● DOCUMENT PASSAGE:
She said that will depend on what kind of resources are needed in each community. The jobs will fall into nine different categories, including nurses, physicians, lab technicians and care aides.
Hindley said Wednesday's announcement builds on health-care funding announced in the spring provincial budget and is just a start.
He called the plan "one of the most competitive in the country," but added a lot of work needs to be done to get it right.
He said overall, however, he is "very confident" the province will be able to create the health-care positions outlined in the plan.
"We've had very good response from, as one example … from the Philippines, which is one country we've successfully brought in health-care workers from previously," Hindley said.
"I think there's confidence out there in rural communities as well.… I'm confident with today's announcement and today's measures that we're heading in the right direction."
Plan doesn't address immediate issues: SUN
Saskatchewan Union of Nurses president Tracy Zambory said the union may have offered information about the state of the provincial health-care system to the government, but wasn't consulted in the creation of the plan.
Even if the province's strategy does address long-term issues, it's missing elements that would immediately address system strains, she said, such as the creation of a nursing resource team.
Such a committee "could be formed together today, and call a meeting immediately this week," she said.
She said the plan won't immediately stop the number of nurses the province is seeing "bleed out of the system."
Many of the nurses who have left the province say they felt their workplaces were "in chaos," according to Zambory, who said nothing in the government's plan addresses that.
"There's nothing here looking at nursing leadership, or fostering nursing leadership in the workplace. There's nothing here to address the mental health issues," she said.
"This is a plan that unfortunately is going to do nothing to retain registered nurses in the immediate future."
Saskatchewan's NDP echoed Zambory's concerns, and said the Saskatchewan Party government was 500 jobs short of addressing the issues in its hiring goals.
A news release from the Opposition party said the 1,000 new positions would account for only two-thirds of what is needed to fill current job postings on the Saskatchewan Health Authority's website.
Health critic Vicki Mowat said the plan announced Wednesday was something the provincial government should have been working on years ago, but the province instead "sat on its hands" while health-care gaps widened.
"While it's good to see action on our call for full-time positions and training seats, nearly half of what was announced today are repackaged old policies," Mowat said.
Of the 26 measures outlined in the government's plan, only 14 were new, she said. She noted provinces like B.C. and Ontario announced similar plans months ago.
"Health-care workers are leaving for other provinces like British Columbia, Alberta and Ontario despite the higher cost of living. When it comes to retention, this plan is vague on details and fails to provide concrete strategies to keep health-care workers in Saskatchewan," Mowat said.
"Retention should have been priority No. 1."

● MATERIAL FOR THIS TASK:
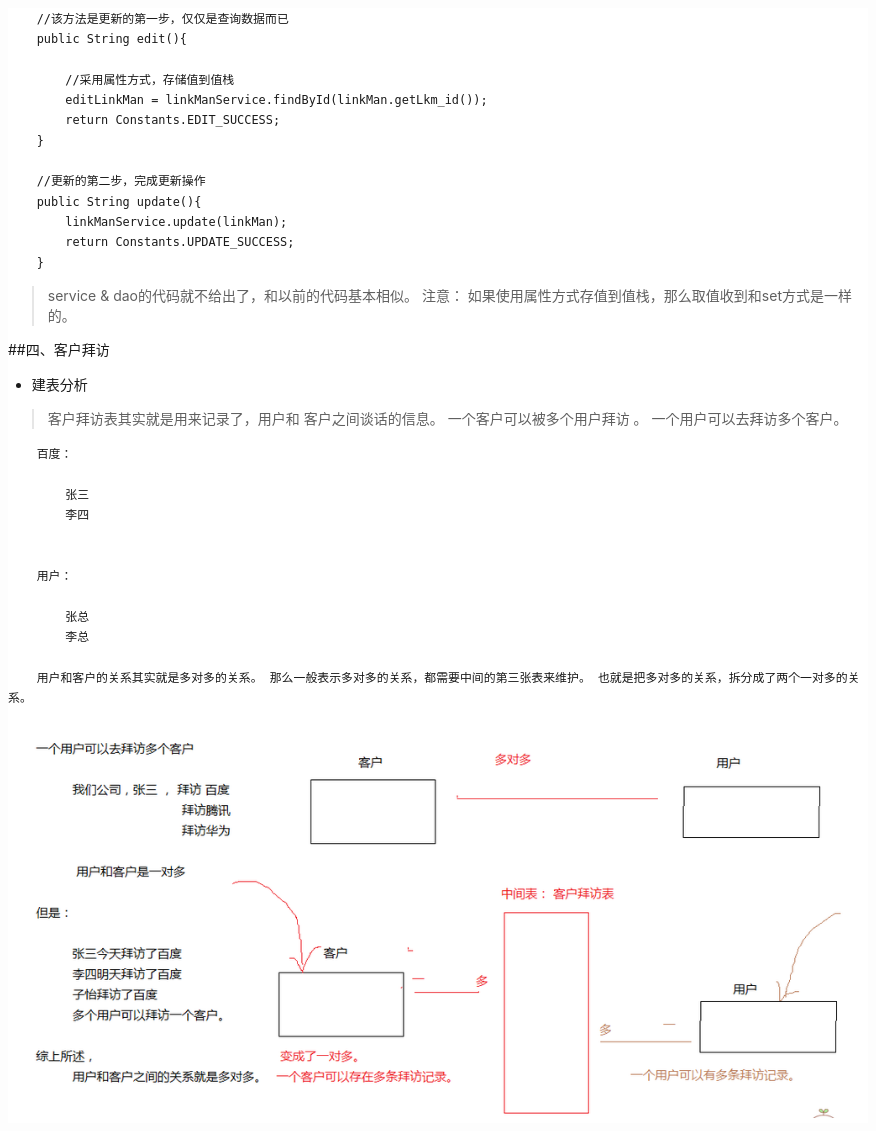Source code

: 		//该方法是更新的第一步，仅仅是查询数据而已
		public String edit(){

			//采用属性方式，存储值到值栈
			editLinkMan = linkManService.findById(linkMan.getLkm_id());
			return Constants.EDIT_SUCCESS;
		}
		
		//更新的第二步，完成更新操作
		public String update(){
			linkManService.update(linkMan);
			return Constants.UPDATE_SUCCESS;
		}

> service  & dao的代码就不给出了，和以前的代码基本相似。 注意： 如果使用属性方式存值到值栈，那么取值收到和set方式是一样的。

##四、客户拜访

* 建表分析

> 客户拜访表其实就是用来记录了，用户和 客户之间谈话的信息。 一个客户可以被多个用户拜访 。 一个用户可以去拜访多个客户。 

		百度：

			张三
			李四


		用户：

			张总
			李总

		用户和客户的关系其实就是多对多的关系。 那么一般表示多对多的关系，都需要中间的第三张表来维护。 也就是把多对多的关系，拆分成了两个一对多的关系。

![icon](img/01.png)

● JOB A: In the text about Saskatchewan's health-care plan, rewrite the paragraph beginning "Saskatchewan Union of Nurses president Tracy Zambory" in a single shorter sentence that keeps its main facts.
● JOB B: Filter the records and copy each line that contains the string "public". Case counts.
The records are unrelated to the text about Saskatchewan's health-care plan.

● WRITTEN SOLUTION A: Tracy Zambory, president of the Saskatchewan Union of Nurses, said the union may have given the government information about the provincial health-care system but was not consulted when the plan was made.

● WRITTEN SOLUTION B:
		public String edit(){
		public String update(){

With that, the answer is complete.